This episode of Last Heartthrob episode contains some following, the way that James Stewart follows Kim Novak in Vertigo.
You might watch for other parallels, too.
"'Did he train you? Did he rehearse you? Did he tell you what to do and what to say?'
"This cry from a wounded heart comes at the end of Alfred Hitchcock's Vertigo, and by the time it comes we are completely in sympathy. A man has fallen in love with a woman who does not exist, and now he cries out harshly against the real woman who impersonated her. But there is so much more to it than that. The real woman has fallen in love with him. In tricking him, she tricked herself. And the man, by preferring his dream to the woman standing before him, has lost both." – Roger Ebert
In his conversation with Francois Truffaut, Alfred Hitchcock explained why he wanted to make a movie of D'Entre Les Morts."I was intrigued with the efforts to create a woman in the image of a dead woman." That's the plot side. "The sex, the psychological side is that you have a man creating a sex image...He can't go to bed with her until he's got her back to the thing he wants to go to bed with." Don't blame Hitch for the broken English here. Truffaut spoke in French, Hitch got the questions through an interpreter, and he knew his answers would be translated back into French. He mentions his favorite scene. "When she came back from having her hair made blonde and it wasn't up, this means, she has stripped, but won't take her knickers off. When she says all right and goes into the bathroom and he's waiting, he's waiting for the woman to undress and come out nude. That's what I meant."
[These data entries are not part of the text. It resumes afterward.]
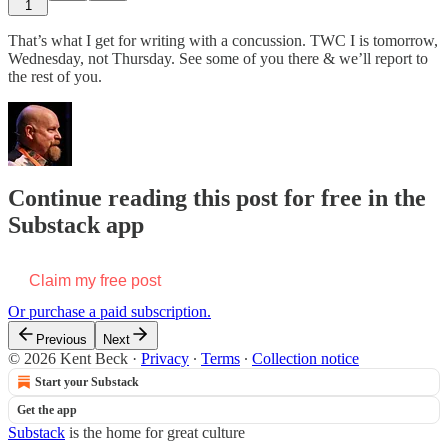
1
That’s what I get for writing with a concussion. TWC I is tomorrow,
Wednesday, not Thursday. See some of you there & we’ll report to
the rest of you.
Continue reading this post for free in the
Substack app
Claim my free post
Or purchase a paid subscription.
Previous
Next
© 2026 Kent Beck
·
Privacy
∙
Terms
∙
Collection notice
Start your Substack
Get the app
Substack
is the home for great culture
There are two women in Vertigo, Midge, played by Barbara Bel Geddes is the woman who really understands Scottie, the woman he ought to be with, but she’s not the object of his obsession. Alfred Hitchcock had that kind of relationship with an actress. His problem was that he was already happily married and she ran off to marry a prince. How much do you think Vertigo was influenced by the fact that the Midge Alfred Hitchcock lost looked like this?
In the book that Hitchcock adapted, the plot reveal, that the living woman and the dead woman are the same woman, a decoy in a murder plot, comes at the end. Hitchcock gives that secret away much earlier. Roger Ebert writes, “From the moment we are let in on the secret, the movie is equally about Judy: her pain, her loss, the trap she's in. Hitchcock so cleverly manipulates the story that when the two characters climb up that mission tower, we identify with both of them, and fear for both of them, and in a way Judy is less guilty than Scottie.
“The danger is to see Judy, played by Novak, as an object in the same way that Scottie sees her. She is in fact one of the most sympathetic female characters in all of Hitchcock.”
Do we see Judy as one of Hitchcock’s most sympathetic female characters or as an object? Why?
Naturally, a film about “metaphorical necrophilia,” Alfred Hitchcock’s words to Truffaut, should have problems with the Motion Picture Production code. It is certainly a morally ambiguous film. Scottie falls in love with the woman he believes to be his client’s wife. The only wrongdoer punished in the film receives the death penalty for impersonation. Elster, the perpetrator of the crime had escaped to another country. Thus, the part of Vertigo you probably haven’t seen.
Geoffrey Shurlock of the U.S. Production Code Administration noted: "It will, of course, be most important that the indication that Elster will be brought back for trial is sufficiently emphasized."
Hitchcock finally succeeded in fending off most of Shurlock's demands (which included toning down erotic allusions) and had the alternative ending dropped. The footage was discovered in Los Angeles in May 1993.
By the end of Vertigo, do you think the Hays Code is as dead as Judy Barton? Why or why not? If so, was Hitchcock’s accomplishment to slaying it a good or bad thing?